Con el Gigino habíamos visto el barco en la pequeña playa que desde niños conocíamos como la Bahía de San Antonio. No sabíamos con certeza si fuese de Rubert o de alguien que se había quedado una noche a Tzechini, y dirigiéndose a Venecia iba a retomarlo la mañana siguiente por seguir el célebre recorrido que desde que tenemos memoria llamábamos la Pordenone-San Marco. Curvas, después de otras curvas, hasta Caorle y de ahí la Serenissima.

El solo haberla visto desencadenó en nuestra imaginación mil viajes. Era ir hasta Australia a recorrer canguros en el inmenso desierto y mirar koalas mientras van comiendo y comiendo hojas de eucalipto o ver de cerca un ornitorrinco, todos aquellos animales extraños que ésta lejana e infinita isla logró aun conservar. Y luego en Madagascar, otra isla llena de extraños animales, como el lémur y el camaleón pantera, el gekko y cuantos otros. Un viaje de sueño. Y habíamos ya pensado en todo, tanto que no dormí aquella noche, pensando en que debía mejorar mi natación, en que debíamos llevarnos mucho pan y muchas lombrices para pescar.
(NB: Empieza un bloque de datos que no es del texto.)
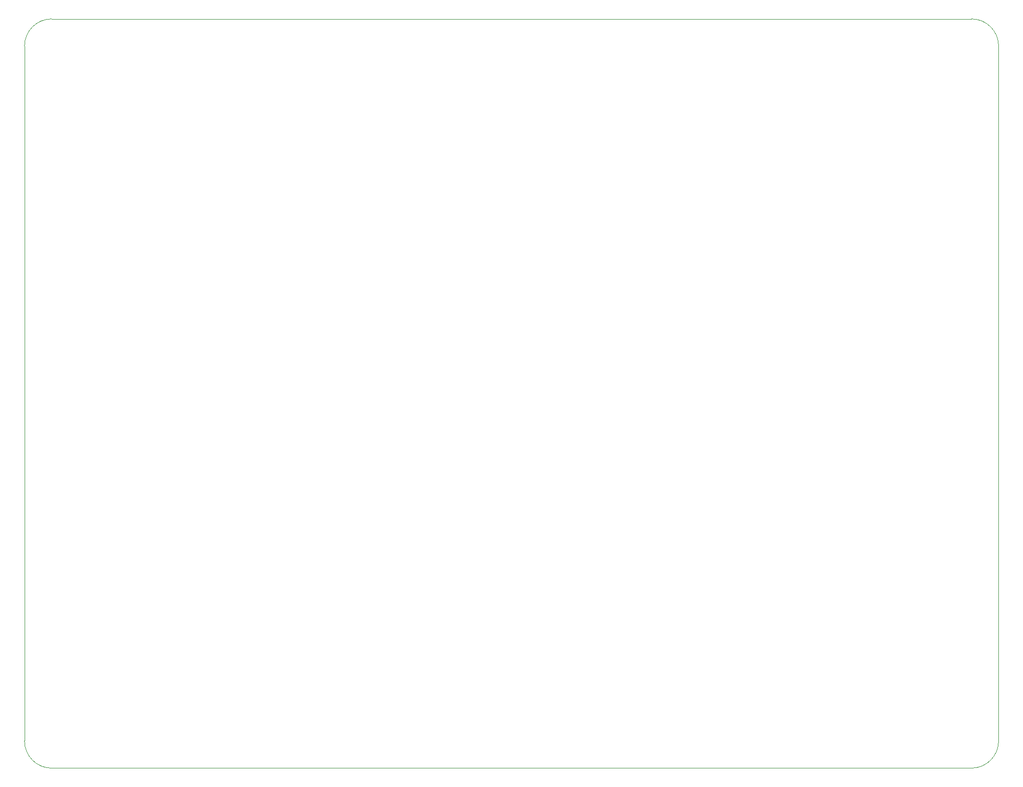
<source format=gbr>
%TF.GenerationSoftware,KiCad,Pcbnew,8.0.1*%
%TF.CreationDate,2026-02-13T23:09:19+01:00*%
%TF.ProjectId,PowerBox2.2 KICAD,506f7765-7242-46f7-9832-2e32204b4943,rev?*%
%TF.SameCoordinates,Original*%
%TF.FileFunction,Profile,NP*%
%FSLAX46Y46*%
G04 Gerber Fmt 4.6, Leading zero omitted, Abs format (unit mm)*
G04 Created by KiCad (PCBNEW 8.0.1) date 2026-02-13 23:09:19*
%MOMM*%
%LPD*%
G01*
G04 APERTURE LIST*
%TA.AperFunction,Profile*%
%ADD10C,0.050000*%
%TD*%
G04 APERTURE END LIST*
D10*
X232000000Y-42430000D02*
G75*
G02*
X236570000Y-47000000I0J-4570000D01*
G01*
X72430000Y-164000000D02*
X72430000Y-47000000D01*
X236570000Y-164000000D02*
G75*
G02*
X232000000Y-168570000I-4570000J0D01*
G01*
X72430000Y-47000000D02*
G75*
G02*
X77000000Y-42430000I4570000J0D01*
G01*
X236570000Y-47000000D02*
X236570000Y-164000000D01*
X77000000Y-168570000D02*
G75*
G02*
X72430000Y-164000000I0J4570000D01*
G01*
X77000000Y-42430000D02*
X232000000Y-42430000D01*
X232000000Y-168570000D02*
X77000000Y-168570000D01*
M02*

</source>
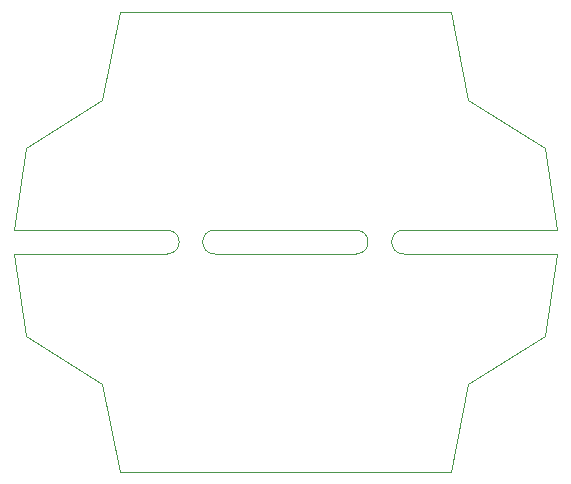
<source format=gm1>
G04 #@! TF.GenerationSoftware,KiCad,Pcbnew,(5.1.0)-1*
G04 #@! TF.CreationDate,2019-03-21T22:27:28+11:00*
G04 #@! TF.ProjectId,top-hemi,746f702d-6865-46d6-992e-6b696361645f,rev?*
G04 #@! TF.SameCoordinates,Original*
G04 #@! TF.FileFunction,Profile,NP*
%FSLAX46Y46*%
G04 Gerber Fmt 4.6, Leading zero omitted, Abs format (unit mm)*
G04 Created by KiCad (PCBNEW (5.1.0)-1) date 2019-03-21 22:27:28*
%MOMM*%
%LPD*%
G04 APERTURE LIST*
%ADD10C,0.025400*%
G04 APERTURE END LIST*
D10*
X110096000Y-87630000D02*
X123096000Y-87630000D01*
X111096000Y-80630000D02*
X110096000Y-87630000D01*
X117596000Y-76630000D02*
X111096000Y-80630000D01*
X119096000Y-69130000D02*
X117596000Y-76630000D01*
X147096000Y-69130000D02*
X119096000Y-69130000D01*
X148596000Y-76630000D02*
X147096000Y-69130000D01*
X155096000Y-80630000D02*
X148596000Y-76630000D01*
X156096000Y-87630000D02*
X155096000Y-80630000D01*
X143096000Y-87630000D02*
X156096000Y-87630000D01*
X123096000Y-87630000D02*
G75*
G02X123096000Y-89630000I0J-1000000D01*
G01*
X156096000Y-89630000D02*
X143096000Y-89630000D01*
X155096000Y-96630000D02*
X156096000Y-89630000D01*
X148596000Y-100630000D02*
X155096000Y-96630000D01*
X147096000Y-108130000D02*
X148596000Y-100630000D01*
X119096000Y-108130000D02*
X147096000Y-108130000D01*
X117596000Y-100630000D02*
X119096000Y-108130000D01*
X111096000Y-96630000D02*
X117596000Y-100630000D01*
X110096000Y-89630000D02*
X111096000Y-96630000D01*
X123096000Y-89630000D02*
X110096000Y-89630000D01*
X143096000Y-89630000D02*
G75*
G02X143096000Y-87630000I0J1000000D01*
G01*
X139096000Y-89630000D02*
X127096000Y-89630000D01*
X127096000Y-89630000D02*
G75*
G02X127096000Y-87630000I0J1000000D01*
G01*
X127096001Y-87630000D02*
X139096000Y-87630000D01*
X139096000Y-87630000D02*
G75*
G02X139096000Y-89630000I0J-1000000D01*
G01*
M02*

</source>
Ninguno de los dos había aun leído a Hemingway, lo de El viejo y el mar. Seguí soñando mientras el barco ya se fue, con el Gigino no nos vimos durante mucho tiempo y fui olvidándome también del plan de fuga. El viaje estaba en el sueño. Luego tal vez los dos leímos a Hemingway, lo de El viejo y el mar… ¿A que vienen los pájaros?… ¿Cómo está el viejo?… ¿Qué vas hacer ahora si vienen de noche? y el sueño esfumó. Miramos el horizonte de otros viajes, de los que hicimos realmente y me queda siempre este como el viaje más bello y más grande que hice.